**WORK ITEM**
Only the lines from the one containing "Format, with dummy" through the last line of the listing are to be given again, exactly as they appear.

**RECORDS FOR THIS TASK**
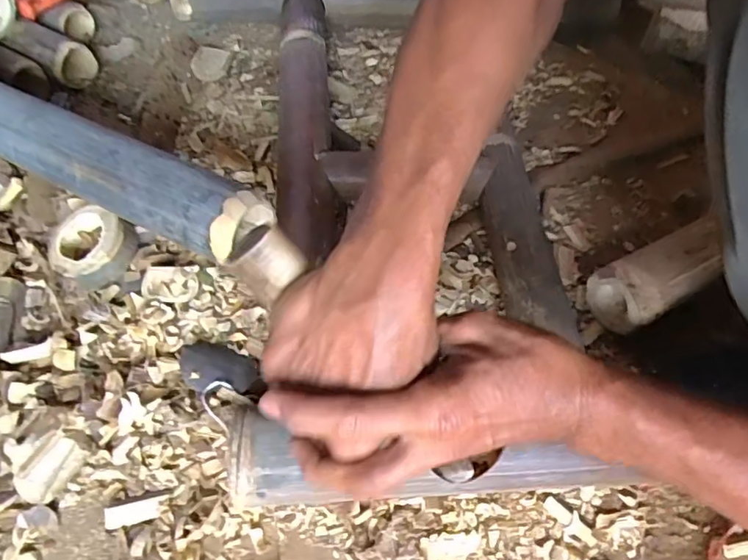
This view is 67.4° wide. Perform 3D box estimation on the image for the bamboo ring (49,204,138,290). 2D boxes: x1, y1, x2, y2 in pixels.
[{"bbox_3d":[-0.278,-0.034,0.554,0.079,0.043,0.078,-34,57,-3],"label":"bamboo ring"}]

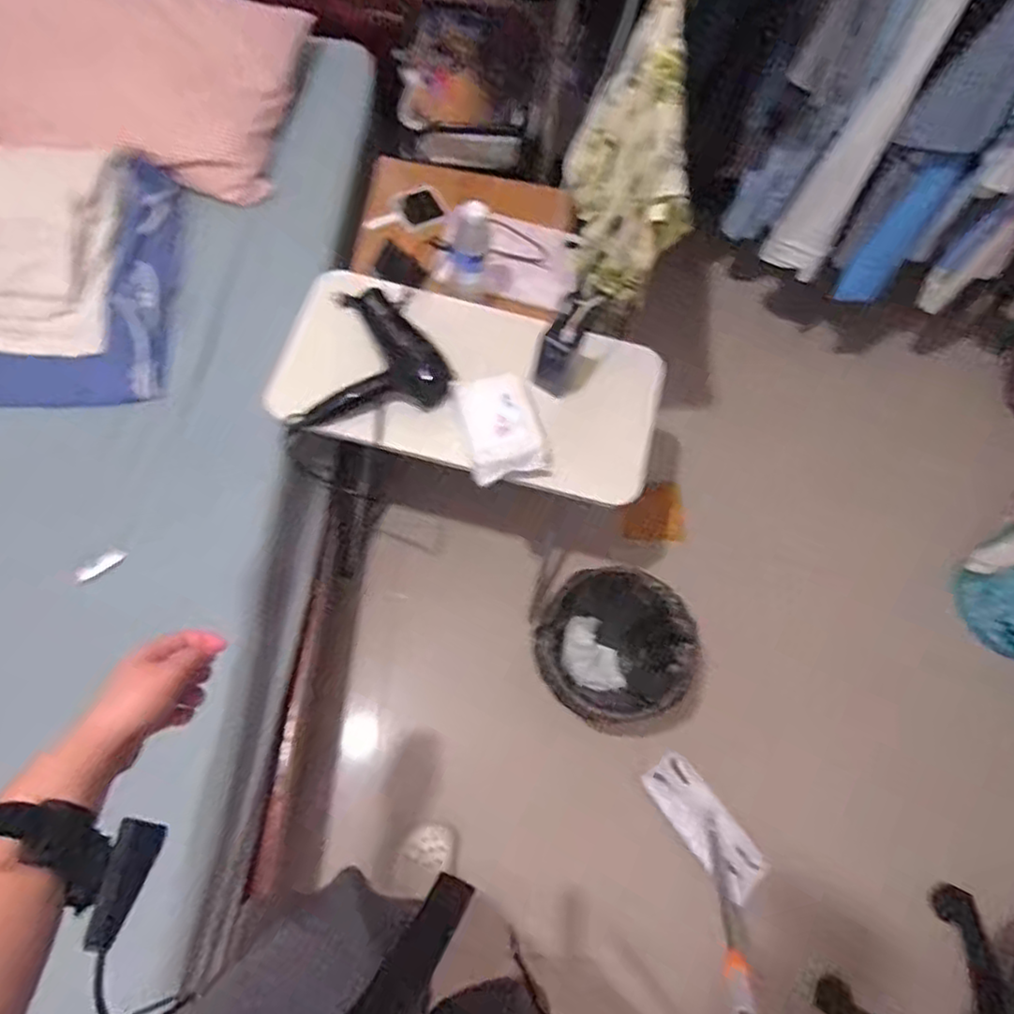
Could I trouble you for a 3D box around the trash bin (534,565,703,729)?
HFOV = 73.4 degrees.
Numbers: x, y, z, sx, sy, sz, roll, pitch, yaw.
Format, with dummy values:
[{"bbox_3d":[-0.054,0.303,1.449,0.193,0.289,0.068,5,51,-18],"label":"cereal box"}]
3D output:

**RESULT FOR THIS TASK**
Format, with dummy values:
[{"bbox_3d":[-0.054,0.303,1.449,0.193,0.289,0.068,5,51,-18],"label":"cereal box"}]
3D output:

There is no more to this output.